An alternative way of performing analyses is to run the Python scripts in the results directory. These scripts are designed to conduct particular experiments, some of which are intended for the technical report. Running the scripts regenerates the output files in the same directory. When these results are regenerated, the average runtimes will change but the other statistics should remain the same. The instructions for running the scripts are as follows:

• Open a command prompt and go to the root directory of the project.
• cd results
• python 00-run-examples.py (similarly for the other scripts)

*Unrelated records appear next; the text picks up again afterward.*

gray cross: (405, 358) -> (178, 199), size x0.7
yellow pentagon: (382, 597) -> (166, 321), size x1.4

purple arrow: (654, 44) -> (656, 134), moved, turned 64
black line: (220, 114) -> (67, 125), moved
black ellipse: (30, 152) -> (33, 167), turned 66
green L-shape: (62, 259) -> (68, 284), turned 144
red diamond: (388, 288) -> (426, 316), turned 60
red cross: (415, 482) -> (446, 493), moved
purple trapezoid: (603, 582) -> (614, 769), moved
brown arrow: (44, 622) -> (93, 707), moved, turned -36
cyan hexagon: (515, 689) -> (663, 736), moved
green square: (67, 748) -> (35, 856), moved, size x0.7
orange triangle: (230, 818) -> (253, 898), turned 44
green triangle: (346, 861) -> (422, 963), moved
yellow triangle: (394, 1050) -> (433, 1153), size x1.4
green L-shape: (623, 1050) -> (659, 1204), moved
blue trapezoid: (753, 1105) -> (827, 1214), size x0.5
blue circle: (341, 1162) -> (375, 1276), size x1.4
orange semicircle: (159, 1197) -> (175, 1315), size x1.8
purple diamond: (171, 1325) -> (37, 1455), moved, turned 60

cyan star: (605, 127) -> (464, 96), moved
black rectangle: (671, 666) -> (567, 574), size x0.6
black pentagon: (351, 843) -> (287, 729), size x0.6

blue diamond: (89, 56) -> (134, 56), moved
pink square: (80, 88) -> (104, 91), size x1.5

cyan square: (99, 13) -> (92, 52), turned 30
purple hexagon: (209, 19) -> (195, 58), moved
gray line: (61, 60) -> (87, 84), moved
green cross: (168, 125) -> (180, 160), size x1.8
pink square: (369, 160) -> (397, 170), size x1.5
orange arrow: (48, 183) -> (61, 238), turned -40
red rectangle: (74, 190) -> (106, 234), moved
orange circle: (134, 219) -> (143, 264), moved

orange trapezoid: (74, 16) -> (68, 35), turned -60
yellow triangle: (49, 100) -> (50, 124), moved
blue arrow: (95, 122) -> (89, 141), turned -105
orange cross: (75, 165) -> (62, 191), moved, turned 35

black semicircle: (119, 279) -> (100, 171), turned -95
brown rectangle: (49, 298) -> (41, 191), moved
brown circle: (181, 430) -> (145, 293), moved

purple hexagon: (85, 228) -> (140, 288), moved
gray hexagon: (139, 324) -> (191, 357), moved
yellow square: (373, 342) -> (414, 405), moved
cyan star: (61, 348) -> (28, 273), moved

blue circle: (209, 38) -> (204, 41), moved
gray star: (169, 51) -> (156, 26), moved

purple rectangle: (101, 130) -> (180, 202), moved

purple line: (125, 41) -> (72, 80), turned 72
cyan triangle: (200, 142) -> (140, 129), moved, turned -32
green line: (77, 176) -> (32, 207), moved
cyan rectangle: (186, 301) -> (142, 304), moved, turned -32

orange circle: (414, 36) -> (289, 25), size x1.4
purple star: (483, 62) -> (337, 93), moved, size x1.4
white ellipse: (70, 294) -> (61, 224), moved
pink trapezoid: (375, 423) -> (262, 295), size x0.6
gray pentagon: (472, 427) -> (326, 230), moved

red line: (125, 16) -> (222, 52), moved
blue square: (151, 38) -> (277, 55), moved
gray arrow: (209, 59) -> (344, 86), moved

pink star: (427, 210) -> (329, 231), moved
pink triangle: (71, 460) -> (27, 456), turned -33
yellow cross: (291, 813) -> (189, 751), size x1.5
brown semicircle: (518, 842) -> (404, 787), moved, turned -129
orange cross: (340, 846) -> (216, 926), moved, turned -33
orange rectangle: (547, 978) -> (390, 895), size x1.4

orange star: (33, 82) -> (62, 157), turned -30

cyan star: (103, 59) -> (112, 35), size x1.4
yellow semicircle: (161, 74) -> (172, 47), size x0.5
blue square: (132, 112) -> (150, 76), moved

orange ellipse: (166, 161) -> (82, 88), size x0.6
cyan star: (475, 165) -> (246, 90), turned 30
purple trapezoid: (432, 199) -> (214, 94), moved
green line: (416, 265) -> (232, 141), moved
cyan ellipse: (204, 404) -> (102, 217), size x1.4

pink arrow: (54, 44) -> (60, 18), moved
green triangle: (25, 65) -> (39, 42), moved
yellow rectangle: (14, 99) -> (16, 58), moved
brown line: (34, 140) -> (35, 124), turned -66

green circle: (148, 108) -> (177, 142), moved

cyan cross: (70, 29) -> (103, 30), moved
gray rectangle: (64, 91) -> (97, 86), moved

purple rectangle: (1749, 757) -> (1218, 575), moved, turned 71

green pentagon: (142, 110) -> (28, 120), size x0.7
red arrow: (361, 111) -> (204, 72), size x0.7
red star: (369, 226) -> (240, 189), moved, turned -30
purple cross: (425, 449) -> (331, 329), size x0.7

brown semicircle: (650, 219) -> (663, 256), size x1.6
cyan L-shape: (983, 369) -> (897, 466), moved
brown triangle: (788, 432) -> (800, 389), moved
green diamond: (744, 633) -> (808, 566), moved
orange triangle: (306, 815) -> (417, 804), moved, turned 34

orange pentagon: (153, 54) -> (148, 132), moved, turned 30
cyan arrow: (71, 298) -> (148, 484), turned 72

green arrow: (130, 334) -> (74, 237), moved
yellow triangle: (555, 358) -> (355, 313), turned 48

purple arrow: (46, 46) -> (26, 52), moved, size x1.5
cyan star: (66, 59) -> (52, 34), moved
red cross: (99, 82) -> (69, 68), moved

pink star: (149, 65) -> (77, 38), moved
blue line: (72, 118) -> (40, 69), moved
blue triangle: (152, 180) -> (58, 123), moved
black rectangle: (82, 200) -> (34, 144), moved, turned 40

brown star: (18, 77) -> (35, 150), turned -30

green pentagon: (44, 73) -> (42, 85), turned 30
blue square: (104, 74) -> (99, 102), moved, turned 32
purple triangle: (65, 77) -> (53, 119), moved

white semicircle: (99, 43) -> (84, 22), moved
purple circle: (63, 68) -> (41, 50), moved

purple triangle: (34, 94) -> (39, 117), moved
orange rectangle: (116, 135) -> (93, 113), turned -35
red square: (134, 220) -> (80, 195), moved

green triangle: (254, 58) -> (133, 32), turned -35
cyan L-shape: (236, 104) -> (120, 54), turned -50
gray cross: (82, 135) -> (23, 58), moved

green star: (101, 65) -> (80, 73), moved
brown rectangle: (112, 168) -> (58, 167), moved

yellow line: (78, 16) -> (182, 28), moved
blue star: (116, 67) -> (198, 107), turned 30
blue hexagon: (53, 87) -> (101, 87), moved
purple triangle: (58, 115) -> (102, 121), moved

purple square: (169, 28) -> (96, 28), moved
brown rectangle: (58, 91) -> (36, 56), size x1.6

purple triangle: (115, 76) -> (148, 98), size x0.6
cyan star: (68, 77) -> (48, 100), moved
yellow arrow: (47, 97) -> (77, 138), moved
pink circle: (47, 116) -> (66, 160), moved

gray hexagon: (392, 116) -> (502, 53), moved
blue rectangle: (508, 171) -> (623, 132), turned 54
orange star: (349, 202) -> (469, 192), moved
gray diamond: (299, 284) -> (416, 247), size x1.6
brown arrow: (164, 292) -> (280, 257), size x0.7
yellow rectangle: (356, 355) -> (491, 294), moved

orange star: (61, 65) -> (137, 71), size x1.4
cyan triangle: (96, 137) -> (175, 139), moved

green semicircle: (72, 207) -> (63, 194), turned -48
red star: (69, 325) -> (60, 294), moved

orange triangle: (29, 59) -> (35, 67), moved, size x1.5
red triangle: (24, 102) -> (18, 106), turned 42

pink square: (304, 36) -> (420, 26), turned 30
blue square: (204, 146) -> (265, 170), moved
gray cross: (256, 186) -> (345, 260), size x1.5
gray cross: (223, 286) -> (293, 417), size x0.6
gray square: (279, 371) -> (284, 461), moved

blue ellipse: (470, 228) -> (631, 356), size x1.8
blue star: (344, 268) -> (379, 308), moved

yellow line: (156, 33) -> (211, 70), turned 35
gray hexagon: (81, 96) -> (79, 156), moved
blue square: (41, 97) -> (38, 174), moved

The individual scripts are described below:

• Run Examples (00-run-examples.py): Runs the examples and outputs the results to results/examples.txt. No benchmark data is required.
• Run Partial Analyses (01-run-partial-analyses.py): Runs assorted methods on a small selection of Dragon Age: Origins maps. The maps and associated scenarios must be placed in a directory named "benchmarks/dao". The generated output files begin with "analysis-heuristic-partial" and "analysis-dijkstra-partial".
• Run Complete Analyses (02-run-complete-analyses.py): Runs the complete set of methods on the complete set of Dragon Age: Origins maps. The maps and associated scenarios must be placed in a directory named "benchmarks/dao". This script was used to generate the empirical study data for the technical report. The results are output to results/analysis-heuristic-complete-dao.txt and results/analysis-dijkstra-complete-dao.txt.
• Process Complete Analyses (03-process-complete-analyses.py): Processes the complete analysis results to produce plots and tables for the technical report. The generated output files begin with "plot-heuristic-dao", "table-heuristic-dao", "plot-dijkstra-dao", and "table-dijkstra-dao".

How to Contribute

Please see CONTRIBUTING.md if you are interesting in improving the Central64 library.